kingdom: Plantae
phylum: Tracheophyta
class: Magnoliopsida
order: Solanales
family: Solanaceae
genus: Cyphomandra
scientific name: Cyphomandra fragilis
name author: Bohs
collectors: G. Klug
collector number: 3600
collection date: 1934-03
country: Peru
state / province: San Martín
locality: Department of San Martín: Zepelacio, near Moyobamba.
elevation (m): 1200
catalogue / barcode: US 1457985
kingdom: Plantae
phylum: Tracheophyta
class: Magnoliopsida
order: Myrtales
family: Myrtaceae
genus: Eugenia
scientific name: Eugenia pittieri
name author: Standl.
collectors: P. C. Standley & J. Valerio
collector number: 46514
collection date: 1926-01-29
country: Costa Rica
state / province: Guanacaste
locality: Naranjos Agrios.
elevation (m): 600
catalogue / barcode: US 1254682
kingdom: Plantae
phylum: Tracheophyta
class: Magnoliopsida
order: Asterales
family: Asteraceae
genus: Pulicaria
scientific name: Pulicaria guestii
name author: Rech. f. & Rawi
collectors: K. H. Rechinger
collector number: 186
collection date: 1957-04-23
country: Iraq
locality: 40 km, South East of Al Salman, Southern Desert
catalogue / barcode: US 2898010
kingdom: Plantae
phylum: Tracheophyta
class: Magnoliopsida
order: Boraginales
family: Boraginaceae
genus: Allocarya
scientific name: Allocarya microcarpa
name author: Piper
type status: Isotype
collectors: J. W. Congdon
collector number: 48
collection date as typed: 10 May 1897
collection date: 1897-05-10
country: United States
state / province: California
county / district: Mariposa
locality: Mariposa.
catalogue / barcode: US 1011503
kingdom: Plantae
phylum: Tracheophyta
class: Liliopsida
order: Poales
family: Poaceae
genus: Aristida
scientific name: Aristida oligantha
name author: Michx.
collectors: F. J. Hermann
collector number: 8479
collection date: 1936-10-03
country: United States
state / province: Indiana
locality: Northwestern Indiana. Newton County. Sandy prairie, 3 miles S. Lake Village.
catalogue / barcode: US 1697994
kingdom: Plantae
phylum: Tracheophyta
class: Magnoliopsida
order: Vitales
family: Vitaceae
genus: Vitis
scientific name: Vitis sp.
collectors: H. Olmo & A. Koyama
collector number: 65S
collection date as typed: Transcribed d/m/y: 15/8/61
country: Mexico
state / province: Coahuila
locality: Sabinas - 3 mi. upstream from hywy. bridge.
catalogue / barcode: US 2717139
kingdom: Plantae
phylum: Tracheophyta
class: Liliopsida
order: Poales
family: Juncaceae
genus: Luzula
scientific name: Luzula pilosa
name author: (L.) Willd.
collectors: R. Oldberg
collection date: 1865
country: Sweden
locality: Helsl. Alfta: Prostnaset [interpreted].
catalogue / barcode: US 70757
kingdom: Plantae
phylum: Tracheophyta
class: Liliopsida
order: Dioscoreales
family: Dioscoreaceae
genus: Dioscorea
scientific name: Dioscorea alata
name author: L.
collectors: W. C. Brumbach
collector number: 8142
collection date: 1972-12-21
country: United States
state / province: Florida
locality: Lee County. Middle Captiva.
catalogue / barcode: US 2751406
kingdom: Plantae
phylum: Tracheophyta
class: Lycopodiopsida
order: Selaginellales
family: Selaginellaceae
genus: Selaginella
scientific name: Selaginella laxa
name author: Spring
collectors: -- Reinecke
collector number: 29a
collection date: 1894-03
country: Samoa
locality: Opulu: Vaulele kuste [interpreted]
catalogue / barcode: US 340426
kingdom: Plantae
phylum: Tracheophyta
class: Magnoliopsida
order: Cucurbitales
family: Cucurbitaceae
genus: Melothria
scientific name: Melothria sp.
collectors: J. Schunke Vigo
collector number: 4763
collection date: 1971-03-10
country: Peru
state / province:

────────

| SHORT EXERCISE |
Extract every line above that contains the string "province". The match is case-sensitive.

| TASK OUTPUT |
state / province: San Martín
state / province: Guanacaste
state / province: California
state / province: Indiana
state / province: Coahuila
state / province: Florida
state / province:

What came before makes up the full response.